Put all the ingredients into a heavy-bottomed pot, stir well, and bring to a boil over medium-high heat. Reduce the heat to a simmer, cover, and cook over low heat until the rice has absorbed the water, about 15 to 20 minutes. Remove from the heat and let sit, covered, for 5 minutes. Discard the garlic and bay leaf, fluff with a fork, and serve.

Sunday, December 4, 2011

Coconut Rice











Easy Coconut Rice

21 minutes

1/2 tsp. coconut oil, OR vegetable oil
2 cups Thai jasmine-scented white rice (long grain rice like Jasmine is lower glycemic and wont send you into insulin shock like many other short grain and 5 minute varieties)
1 can good-quality coconut milk
1 3/4 cups water

2-3 Tbsp. toasted shredded unsweetened coconut (toast in a dry pan over medium high heat till browned. Remove immediately)
1/2 tsp. salt

1-2 Tbsp. toasted coconut for garnish

Rub oil over the bottom of a deep-sided pot.
Place rice, coconut milk, water, shredded coconut, and salt in the pot and set over medium-high to high heat. Stir occasionally to keep rice from sticking to the bottom of the pot and burning.
Once the coconut-water has begun to gently bubble, stop stirring and reduce heat to low. Cover tightly with a lid and let simmer 20 minutes, or until most of the liquid has been absorbed by the rice.
Replace the lid and turn off the heat, but leave the covered pot on the burner to steam another 5-10 minutes, or until you're ready to eat.

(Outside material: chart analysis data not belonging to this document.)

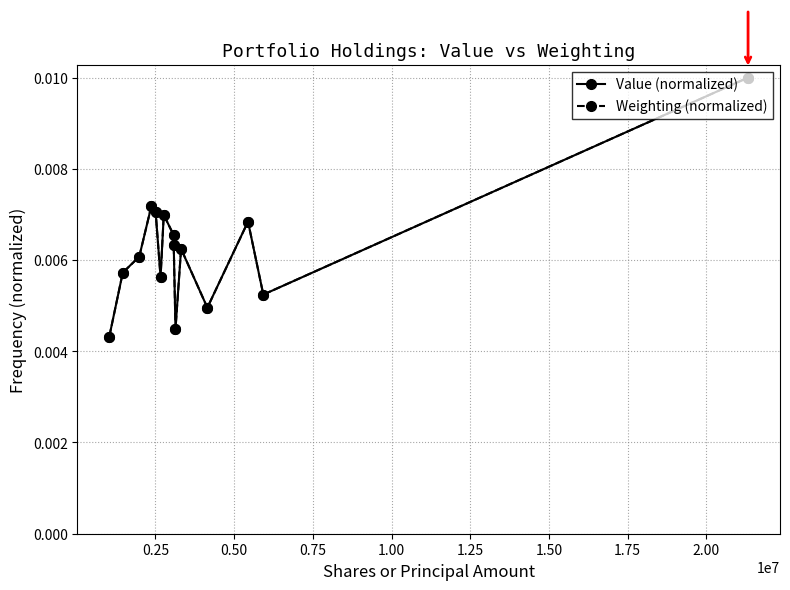

How many lines are shown in the chart?

2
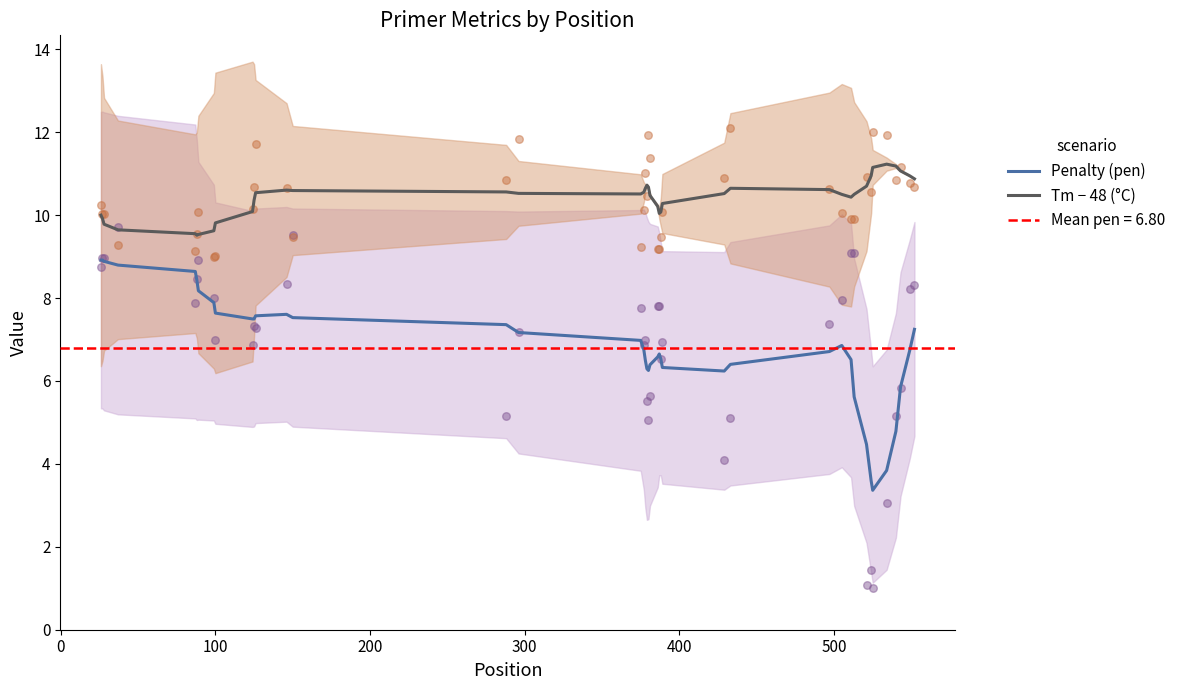

Which series has the largest total across all categories?

Tm − 48 (°C)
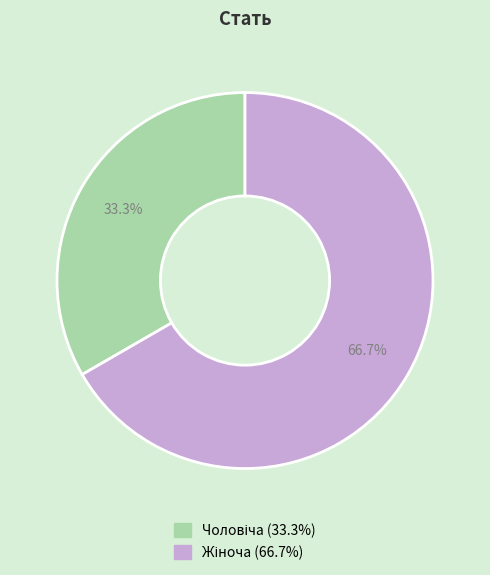

Is there any slice that represents more than half of the pie?

Yes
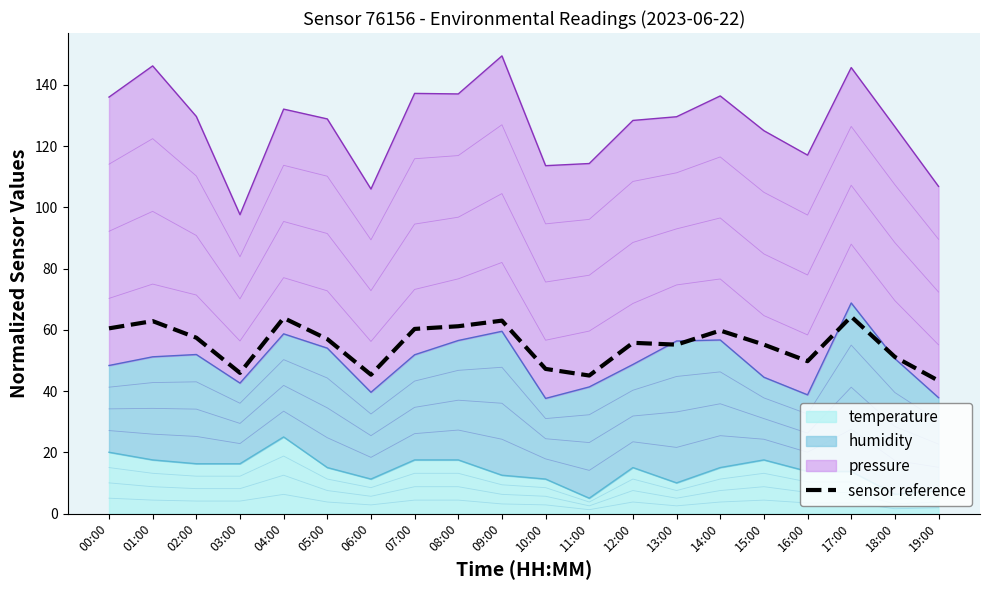

What is the sum of all values?

1103.7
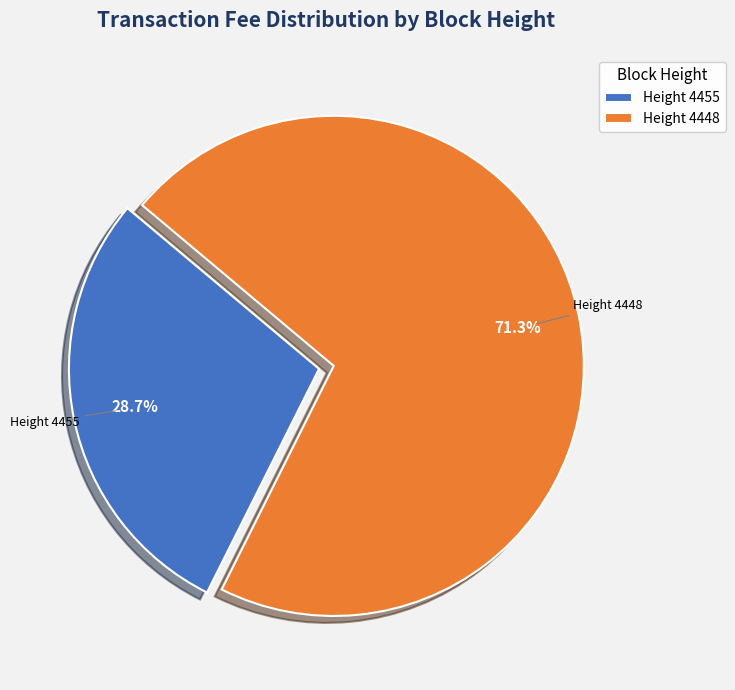

Which category has the biggest portion of the pie?

Height 4448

When ready to serve, remove the lid and fluff rice with a fork. Taste-test the rice for salt, adding a little more if needed. Serve right out of the pot, or transfer to a serving bowl. This rice is excellent served with a variety of both Thai and Indian dishes, such as curries or seafood recipes. If desired, top your rice with a sprinkling of toasted coconut and ENJOY!

Variation

Carribean Coconut Rice- Add one Cinnamon stick broken in three parts while simmers.  Remove and discard once ready to serve.